If I can save you some time the answer is no.....if chukar are hanging around a guzzler this time of year it would be purely coincidental.

Sent from my iPhone using Tapatalk


----------



## fish-n-fool (May 26, 2009)

Thanks for the reply, you were right. Though there was sign around a couple I couldn't get a reply to the call. It was pretty windy yesterday though. It will be nice to have some snow on the ground before we head back out there. 

Sent from my Nexus 6P using Tapatalk


----------



## bamacpl (Jun 1, 2010)

fish-n-fool said:


> Thanks for the reply, you were right. Though there was sign around a couple I couldn't get a reply to the call. It was pretty windy yesterday though. It will be nice to have some snow on the ground before we head back out there.
> 
> Sent from my Nexus 6P using Tapatalk


Call.....?&#129315;
You kill chukar with your boots.....!!

Sent from my iPhone using Tapatalk


----------



## wagdog (Jan 6, 2009)

Dang that sure is a good lookin' dog!


----------



## bamacpl (Jun 1, 2010)

wagdog said:


> Dang that sure is a good lookin' dog!


Thank you!! I sure am happy with how she is doing!! She is only 11 months old.

Sent from my iPhone using Tapatalk


----------



## fish-n-fool (May 26, 2009)

bamacpl said:


> Call.....?&#129315;
> You kill chukar with your boots.....!!
> 
> Sent from my iPhone using Tapatalk


LOL, I have a chucker call. And yes I kill all my chucker with my boots. I don't have a dog so I rely on trying to find there location with a call before I throws my boots at them.

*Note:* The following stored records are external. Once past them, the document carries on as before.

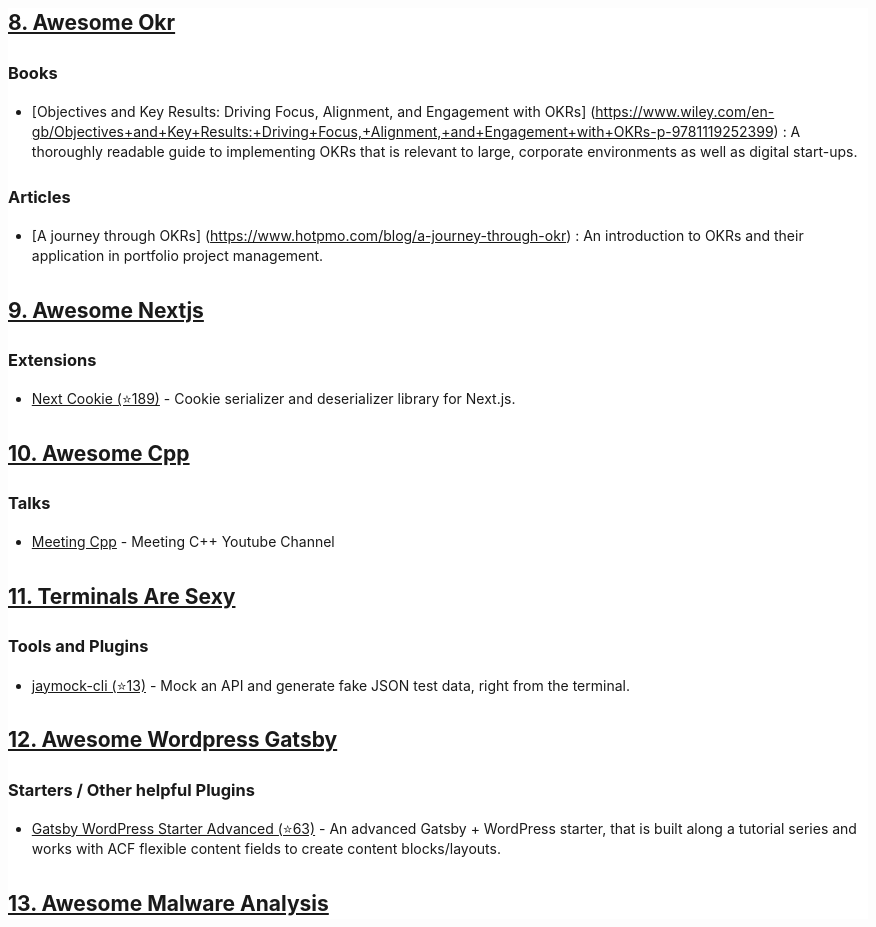 ## [8. Awesome Okr](/content/domenicosolazzo/awesome-okr/week/README.md)

### Books

*   \[Objectives and Key Results: Driving Focus, Alignment, and Engagement with OKRs] (<https://www.wiley.com/en-gb/Objectives+and+Key+Results:+Driving+Focus,+Alignment,+and+Engagement+with+OKRs-p-9781119252399>) : A thoroughly readable guide to implementing OKRs that is relevant to large, corporate environments as well as digital start-ups.

### Articles

*   \[A journey through OKRs] (<https://www.hotpmo.com/blog/a-journey-through-okr>) : An introduction to OKRs and their application in portfolio project management.

## [9. Awesome Nextjs](/content/unicodeveloper/awesome-nextjs/week/README.md)

### Extensions

*   [Next Cookie (⭐189)](https://github.com/tokuda109/next-cookie) - Cookie serializer and deserializer library for Next.js.

## [10. Awesome Cpp](/content/fffaraz/awesome-cpp/week/README.md)

### Talks

*   [Meeting Cpp](https://www.youtube.com/user/MeetingCPP/videos) - Meeting C++ Youtube Channel

## [11. Terminals Are Sexy](/content/k4m4/terminals-are-sexy/week/README.md)

### Tools and Plugins

*   [jaymock-cli (⭐13)](https://github.com/unmock/jaymock-cli) - Mock an API and generate fake JSON test data, right from the terminal.

## [12. Awesome Wordpress Gatsby](/content/henrikwirth/awesome-wordpress-gatsby/week/README.md)

### Starters / Other helpful Plugins

*   [Gatsby WordPress Starter Advanced (⭐63)](https://github.com/henrikwirth/gatsby-starter-wordpress-advanced) - An advanced Gatsby + WordPress starter, that is built along a tutorial series and works with ACF flexible content fields to create content blocks/layouts.

## [13. Awesome Malware Analysis](/content/rshipp/awesome-malware-analysis/week/README.md)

I just moved out to tooele and I haven't hunted chuckers for about 20 years. Always a learning curve getting back into something you haven't done for a long time. Hit a few spots we did well back in the day with nothing but hundreds of acres of cheat grass. sure has changed allot.

I will find some birds just have to spend some time.

fnf


----------